Segregation of Trading Activities into a Separate Entity

The most common strategy is to segregate any substantial trading activities into a separate, taxable entity—typically a company limited by shares—while the charitable arm retains its Section 88 status. The trading entity pays profits tax on its trading profits, then makes charitable donations to the Section 88 charity. The trading entity can deduct the donations under Section 16D of the IRO, subject to the cap of 35% of the trading entity’s assessable profits. The charitable arm receives the donations tax-free under Section 88. This structure has been endorsed by the IRD in DIPN 46 (paragraph 24) and is widely used by Hong Kong’s largest charities, including the Community Chest of Hong Kong.

Documentation of Incidental Trading

For charities that wish to keep trading activities within the charitable entity, the key is to document how each trading activity is incidental to the charity’s objects. This requires a written policy approved by the board of trustees, annual reviews of the trading activity against the charity’s objects, and contemporaneous records demonstrating that the trading activity is not a separate business. The IRD’s guidance suggests that charities should maintain a “trading activity log” that records the purpose of each trading transaction, the connection to the charity’s objects, and the proportion of total income represented by the activity.

Reserve Management and Application Plans

To avoid the “fund-holding entity” risk, charities should maintain a written reserves policy that specifies the maximum level of reserves the charity will hold and the timeframe within which reserves will be applied to charitable projects. The IRD’s guidance suggests that reserves should not exceed two years’ operating expenses unless the charity has a specific, documented plan for their application. Charities that accumulate reserves for a specific capital project—such as building a new school—should maintain a project plan with timelines and budget estimates to demonstrate that the reserves are being held for a specific charitable purpose rather than for investment.
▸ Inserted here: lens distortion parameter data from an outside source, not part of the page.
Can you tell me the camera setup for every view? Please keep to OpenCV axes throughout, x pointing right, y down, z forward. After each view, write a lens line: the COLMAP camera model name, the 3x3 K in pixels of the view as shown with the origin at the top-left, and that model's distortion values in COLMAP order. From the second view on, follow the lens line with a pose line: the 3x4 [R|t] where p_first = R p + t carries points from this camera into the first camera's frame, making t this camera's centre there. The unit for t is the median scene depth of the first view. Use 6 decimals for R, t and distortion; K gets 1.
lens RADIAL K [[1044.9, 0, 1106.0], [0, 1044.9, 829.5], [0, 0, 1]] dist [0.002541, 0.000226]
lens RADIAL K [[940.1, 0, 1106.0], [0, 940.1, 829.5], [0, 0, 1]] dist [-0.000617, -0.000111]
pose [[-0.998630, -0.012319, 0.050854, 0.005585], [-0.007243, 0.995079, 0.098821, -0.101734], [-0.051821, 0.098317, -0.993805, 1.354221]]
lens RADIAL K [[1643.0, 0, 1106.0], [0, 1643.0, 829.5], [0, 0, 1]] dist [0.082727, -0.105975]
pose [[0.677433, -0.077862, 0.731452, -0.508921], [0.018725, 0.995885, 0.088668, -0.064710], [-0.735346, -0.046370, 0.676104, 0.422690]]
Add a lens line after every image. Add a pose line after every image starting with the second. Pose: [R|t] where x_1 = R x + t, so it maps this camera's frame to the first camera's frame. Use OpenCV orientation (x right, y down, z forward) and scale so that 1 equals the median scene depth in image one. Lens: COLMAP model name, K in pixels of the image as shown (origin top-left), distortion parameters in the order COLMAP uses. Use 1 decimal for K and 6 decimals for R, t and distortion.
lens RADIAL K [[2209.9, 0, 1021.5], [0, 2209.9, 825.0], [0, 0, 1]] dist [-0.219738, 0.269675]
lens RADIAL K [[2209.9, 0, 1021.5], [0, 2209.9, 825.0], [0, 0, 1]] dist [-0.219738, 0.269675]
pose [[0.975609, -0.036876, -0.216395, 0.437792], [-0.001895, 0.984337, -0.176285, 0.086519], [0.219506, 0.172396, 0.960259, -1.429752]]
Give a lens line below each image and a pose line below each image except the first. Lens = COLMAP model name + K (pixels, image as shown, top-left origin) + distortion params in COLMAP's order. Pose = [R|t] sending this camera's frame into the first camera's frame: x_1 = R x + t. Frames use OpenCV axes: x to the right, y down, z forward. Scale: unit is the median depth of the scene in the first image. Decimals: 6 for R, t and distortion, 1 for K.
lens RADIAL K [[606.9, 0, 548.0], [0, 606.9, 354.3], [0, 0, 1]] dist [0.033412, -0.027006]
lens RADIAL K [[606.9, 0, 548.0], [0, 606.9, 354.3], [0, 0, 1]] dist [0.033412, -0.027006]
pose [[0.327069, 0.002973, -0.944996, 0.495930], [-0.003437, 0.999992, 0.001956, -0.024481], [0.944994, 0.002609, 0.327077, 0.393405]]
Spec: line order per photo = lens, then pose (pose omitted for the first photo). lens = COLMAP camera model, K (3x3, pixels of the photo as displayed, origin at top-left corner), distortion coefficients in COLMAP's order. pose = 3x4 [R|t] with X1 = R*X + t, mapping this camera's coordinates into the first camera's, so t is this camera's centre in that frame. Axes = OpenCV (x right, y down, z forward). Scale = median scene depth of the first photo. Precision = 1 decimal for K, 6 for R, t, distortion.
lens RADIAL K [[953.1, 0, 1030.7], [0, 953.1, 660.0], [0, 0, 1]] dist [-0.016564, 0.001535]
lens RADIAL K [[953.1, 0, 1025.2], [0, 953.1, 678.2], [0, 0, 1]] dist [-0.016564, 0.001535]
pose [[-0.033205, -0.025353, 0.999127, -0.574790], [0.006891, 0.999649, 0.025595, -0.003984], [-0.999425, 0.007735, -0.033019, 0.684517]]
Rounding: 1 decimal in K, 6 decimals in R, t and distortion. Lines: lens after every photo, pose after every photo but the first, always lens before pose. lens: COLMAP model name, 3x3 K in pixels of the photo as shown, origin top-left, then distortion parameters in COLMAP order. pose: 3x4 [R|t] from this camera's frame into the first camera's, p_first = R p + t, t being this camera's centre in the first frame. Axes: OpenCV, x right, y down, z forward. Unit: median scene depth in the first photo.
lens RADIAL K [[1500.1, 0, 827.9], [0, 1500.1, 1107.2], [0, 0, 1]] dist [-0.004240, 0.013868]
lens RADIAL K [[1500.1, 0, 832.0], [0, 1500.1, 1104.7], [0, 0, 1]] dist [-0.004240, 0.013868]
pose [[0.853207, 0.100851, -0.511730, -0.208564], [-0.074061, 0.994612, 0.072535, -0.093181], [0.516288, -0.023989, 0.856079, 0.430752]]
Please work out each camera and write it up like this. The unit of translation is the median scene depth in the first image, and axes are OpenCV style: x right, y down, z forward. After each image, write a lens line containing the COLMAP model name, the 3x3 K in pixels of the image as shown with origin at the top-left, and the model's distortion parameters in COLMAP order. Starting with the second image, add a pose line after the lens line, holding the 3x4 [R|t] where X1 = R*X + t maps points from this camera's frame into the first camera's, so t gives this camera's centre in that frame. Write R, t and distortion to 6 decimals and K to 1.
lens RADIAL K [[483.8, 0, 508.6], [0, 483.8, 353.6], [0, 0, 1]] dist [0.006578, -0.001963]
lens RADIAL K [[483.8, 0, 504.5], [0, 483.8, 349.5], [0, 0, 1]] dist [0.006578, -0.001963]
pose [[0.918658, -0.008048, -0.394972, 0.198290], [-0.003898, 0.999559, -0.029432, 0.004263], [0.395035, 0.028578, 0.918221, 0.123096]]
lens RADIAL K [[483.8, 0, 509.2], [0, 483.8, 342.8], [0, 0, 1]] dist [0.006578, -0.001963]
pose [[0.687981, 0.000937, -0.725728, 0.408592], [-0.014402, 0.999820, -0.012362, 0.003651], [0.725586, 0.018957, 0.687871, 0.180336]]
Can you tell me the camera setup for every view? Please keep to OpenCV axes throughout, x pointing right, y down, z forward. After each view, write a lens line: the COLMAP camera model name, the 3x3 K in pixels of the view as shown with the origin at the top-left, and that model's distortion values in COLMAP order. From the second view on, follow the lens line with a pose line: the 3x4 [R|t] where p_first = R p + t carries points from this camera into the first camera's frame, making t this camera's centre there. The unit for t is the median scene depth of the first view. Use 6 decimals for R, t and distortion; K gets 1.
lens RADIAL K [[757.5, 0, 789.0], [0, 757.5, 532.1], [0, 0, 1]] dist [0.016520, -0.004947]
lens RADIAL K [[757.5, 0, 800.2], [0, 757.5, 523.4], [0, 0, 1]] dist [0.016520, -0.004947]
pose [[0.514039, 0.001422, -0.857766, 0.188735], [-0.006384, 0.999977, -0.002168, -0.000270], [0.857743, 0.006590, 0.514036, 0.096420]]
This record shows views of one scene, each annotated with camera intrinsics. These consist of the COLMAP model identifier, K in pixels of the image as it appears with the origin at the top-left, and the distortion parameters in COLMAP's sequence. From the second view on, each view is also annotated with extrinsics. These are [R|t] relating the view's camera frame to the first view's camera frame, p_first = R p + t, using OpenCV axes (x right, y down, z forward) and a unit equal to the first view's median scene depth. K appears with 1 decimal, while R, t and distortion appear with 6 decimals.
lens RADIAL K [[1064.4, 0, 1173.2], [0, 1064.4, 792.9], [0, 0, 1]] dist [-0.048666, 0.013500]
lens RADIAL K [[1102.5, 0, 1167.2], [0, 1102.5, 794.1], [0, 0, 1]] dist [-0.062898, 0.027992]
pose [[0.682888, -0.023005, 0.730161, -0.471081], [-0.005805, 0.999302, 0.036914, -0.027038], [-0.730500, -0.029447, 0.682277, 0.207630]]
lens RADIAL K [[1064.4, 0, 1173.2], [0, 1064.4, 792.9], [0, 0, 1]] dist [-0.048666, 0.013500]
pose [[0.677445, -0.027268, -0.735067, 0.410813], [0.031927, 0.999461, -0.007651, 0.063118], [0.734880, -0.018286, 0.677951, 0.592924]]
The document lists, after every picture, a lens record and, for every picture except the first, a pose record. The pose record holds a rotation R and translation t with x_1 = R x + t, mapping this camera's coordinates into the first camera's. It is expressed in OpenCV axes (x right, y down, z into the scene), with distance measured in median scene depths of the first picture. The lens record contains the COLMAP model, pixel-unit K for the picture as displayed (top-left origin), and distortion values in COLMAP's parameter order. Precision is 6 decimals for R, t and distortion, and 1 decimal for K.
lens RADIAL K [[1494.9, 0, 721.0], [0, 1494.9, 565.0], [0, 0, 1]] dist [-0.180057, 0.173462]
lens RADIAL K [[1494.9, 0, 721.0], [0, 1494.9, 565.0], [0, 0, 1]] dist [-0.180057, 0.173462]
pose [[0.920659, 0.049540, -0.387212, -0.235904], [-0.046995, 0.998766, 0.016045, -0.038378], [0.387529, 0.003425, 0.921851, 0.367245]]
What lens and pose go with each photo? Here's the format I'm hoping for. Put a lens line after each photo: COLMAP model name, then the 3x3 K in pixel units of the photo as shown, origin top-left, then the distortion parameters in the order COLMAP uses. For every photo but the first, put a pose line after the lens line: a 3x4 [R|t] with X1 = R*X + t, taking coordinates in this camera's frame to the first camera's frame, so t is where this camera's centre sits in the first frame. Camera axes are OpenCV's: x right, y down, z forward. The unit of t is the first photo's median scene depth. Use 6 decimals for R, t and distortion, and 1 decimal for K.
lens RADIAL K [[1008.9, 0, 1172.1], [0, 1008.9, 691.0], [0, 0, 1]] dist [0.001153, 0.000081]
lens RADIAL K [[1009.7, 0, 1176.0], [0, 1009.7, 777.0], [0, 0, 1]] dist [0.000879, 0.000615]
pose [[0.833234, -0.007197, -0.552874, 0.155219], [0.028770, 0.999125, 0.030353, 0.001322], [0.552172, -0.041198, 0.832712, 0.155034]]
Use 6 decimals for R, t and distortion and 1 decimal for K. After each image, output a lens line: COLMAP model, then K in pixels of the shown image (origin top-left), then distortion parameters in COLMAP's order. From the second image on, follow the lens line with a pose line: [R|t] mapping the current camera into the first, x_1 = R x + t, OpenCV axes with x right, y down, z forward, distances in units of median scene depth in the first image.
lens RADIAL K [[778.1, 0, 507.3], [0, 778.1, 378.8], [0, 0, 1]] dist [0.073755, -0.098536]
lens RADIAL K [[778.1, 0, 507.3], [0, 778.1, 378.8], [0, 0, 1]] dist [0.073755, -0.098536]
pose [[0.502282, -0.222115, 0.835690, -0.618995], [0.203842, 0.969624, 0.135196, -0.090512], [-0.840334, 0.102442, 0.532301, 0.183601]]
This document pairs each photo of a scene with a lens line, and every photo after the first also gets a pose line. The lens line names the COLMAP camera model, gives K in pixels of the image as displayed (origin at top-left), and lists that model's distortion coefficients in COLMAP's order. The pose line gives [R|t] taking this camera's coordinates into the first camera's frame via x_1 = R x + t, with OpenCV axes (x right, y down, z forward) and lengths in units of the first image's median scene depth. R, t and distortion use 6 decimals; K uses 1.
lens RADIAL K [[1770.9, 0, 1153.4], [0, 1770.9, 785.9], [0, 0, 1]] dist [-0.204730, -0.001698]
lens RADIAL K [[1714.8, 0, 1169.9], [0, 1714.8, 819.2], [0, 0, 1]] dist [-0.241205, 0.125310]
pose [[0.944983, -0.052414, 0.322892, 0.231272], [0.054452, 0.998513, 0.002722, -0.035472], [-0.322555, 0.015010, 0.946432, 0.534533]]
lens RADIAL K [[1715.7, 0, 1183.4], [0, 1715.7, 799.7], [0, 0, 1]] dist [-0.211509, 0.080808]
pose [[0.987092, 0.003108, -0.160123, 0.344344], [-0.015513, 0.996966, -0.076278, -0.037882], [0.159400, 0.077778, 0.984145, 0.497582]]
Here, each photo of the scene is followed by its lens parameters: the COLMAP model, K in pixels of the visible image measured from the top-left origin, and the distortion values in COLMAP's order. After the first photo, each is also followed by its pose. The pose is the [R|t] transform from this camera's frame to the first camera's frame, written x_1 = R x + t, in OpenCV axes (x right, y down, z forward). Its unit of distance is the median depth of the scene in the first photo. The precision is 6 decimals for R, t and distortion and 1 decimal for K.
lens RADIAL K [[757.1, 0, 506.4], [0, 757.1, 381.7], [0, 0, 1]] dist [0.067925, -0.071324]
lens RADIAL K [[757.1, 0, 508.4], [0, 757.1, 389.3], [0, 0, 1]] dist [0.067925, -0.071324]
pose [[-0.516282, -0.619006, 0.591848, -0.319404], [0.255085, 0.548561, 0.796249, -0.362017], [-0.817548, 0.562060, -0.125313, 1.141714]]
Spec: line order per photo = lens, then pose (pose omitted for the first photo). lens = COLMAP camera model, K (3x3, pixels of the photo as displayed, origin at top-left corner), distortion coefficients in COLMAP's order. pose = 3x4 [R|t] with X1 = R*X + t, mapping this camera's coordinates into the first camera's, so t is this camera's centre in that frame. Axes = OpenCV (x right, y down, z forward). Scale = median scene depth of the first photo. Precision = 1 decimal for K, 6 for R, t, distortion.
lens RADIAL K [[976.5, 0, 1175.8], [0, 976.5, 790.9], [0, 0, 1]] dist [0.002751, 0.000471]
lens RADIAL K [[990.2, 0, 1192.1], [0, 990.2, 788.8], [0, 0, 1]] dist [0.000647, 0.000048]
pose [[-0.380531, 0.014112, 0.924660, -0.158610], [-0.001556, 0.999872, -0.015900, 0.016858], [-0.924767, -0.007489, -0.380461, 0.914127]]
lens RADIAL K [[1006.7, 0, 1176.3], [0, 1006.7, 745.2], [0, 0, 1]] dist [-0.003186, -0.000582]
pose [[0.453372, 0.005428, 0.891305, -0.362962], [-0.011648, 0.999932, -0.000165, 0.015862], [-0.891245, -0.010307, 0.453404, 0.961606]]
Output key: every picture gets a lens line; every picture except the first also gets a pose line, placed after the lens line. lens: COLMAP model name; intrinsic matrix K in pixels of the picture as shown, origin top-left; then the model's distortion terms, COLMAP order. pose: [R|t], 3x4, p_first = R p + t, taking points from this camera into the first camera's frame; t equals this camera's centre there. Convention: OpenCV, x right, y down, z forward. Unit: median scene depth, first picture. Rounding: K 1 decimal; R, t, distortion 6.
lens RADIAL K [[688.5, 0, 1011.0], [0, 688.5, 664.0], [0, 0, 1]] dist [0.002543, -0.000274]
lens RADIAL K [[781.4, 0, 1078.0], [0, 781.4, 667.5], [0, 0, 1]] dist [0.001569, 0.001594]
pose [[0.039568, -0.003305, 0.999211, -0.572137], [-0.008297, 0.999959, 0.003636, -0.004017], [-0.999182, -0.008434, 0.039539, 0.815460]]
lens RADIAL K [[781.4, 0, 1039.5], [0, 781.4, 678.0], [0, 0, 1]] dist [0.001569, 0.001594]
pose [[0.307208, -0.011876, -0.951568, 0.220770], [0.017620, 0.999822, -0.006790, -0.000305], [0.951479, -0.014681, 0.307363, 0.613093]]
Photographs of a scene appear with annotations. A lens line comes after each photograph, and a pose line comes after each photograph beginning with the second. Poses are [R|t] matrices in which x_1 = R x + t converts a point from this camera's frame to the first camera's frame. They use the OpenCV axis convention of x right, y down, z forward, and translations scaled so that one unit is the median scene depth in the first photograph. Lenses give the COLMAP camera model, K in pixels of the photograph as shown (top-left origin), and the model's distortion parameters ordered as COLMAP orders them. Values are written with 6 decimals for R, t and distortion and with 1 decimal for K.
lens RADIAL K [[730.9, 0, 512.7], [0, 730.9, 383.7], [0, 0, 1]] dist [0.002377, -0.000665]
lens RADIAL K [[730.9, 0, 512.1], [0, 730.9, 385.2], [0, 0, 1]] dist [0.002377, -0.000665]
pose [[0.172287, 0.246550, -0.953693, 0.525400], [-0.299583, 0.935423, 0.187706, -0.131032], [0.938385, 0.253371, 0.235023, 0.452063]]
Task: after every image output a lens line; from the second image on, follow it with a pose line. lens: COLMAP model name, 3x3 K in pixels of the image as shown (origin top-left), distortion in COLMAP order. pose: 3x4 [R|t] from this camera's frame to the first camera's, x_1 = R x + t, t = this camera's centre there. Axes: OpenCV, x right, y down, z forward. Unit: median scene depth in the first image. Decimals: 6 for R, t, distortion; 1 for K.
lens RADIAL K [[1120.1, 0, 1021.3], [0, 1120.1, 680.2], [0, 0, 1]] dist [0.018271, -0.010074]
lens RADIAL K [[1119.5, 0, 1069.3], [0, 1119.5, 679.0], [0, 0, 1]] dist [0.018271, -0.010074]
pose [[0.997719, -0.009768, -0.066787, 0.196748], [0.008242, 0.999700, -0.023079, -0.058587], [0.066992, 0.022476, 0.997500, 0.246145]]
Offshore Investment Management

Charities that invest their reserves in offshore markets—such as US equities, European bonds, or Asian private equity—face additional compliance risks. The IRD’s position is that investment income is generally exempt from tax if the investments are held as “capital” rather than “trading” assets. However, the IRD may characterize active trading of investments as a separate business, particularly if the charity employs professional investment managers and generates significant trading profits. The 2024 IRD guidance notes at paragraph 31 that “where a charity engages in frequent buying and selling of investments with a view to profit, the profits may be subject to profits tax, even if the profits are applied to charitable purposes.” Charities with significant investment portfolios should seek a specific IRD ruling on the tax treatment of their investment activities.

Actionable Takeaways

  1. Conduct an annual “Section 88 compliance audit” that reviews all income-generating activities against the IRD’s five operational conditions, with particular focus on the “incidental trading” test and the 50% income threshold from DIPN 46.
  2. Segregate any trading activity that generates more than 20% of total charity income into a separate taxable entity, with the trading entity making deductible charitable donations to the Section 88 charity.
  3. Maintain a written reserves policy that limits accumulated reserves to no more than two years’ operating expenses, and file annual Form IR1249 returns even in years with no income.
  4. Document all trustee and officer transactions at arm’s length, with independent valuations for any property leases or service agreements between the charity and related parties.
  5. For charities with offshore investments, obtain a specific IRD ruling on whether the investment activity constitutes a trade or business, and maintain records demonstrating that investments are held as capital assets with a long-term horizon.

本文不構成稅務建議。涉及個人稅務情況請諮詢持牌會計師或稅務師。This does not constitute tax advice. Consult a licensed CPA or tax advisor for your specific situation.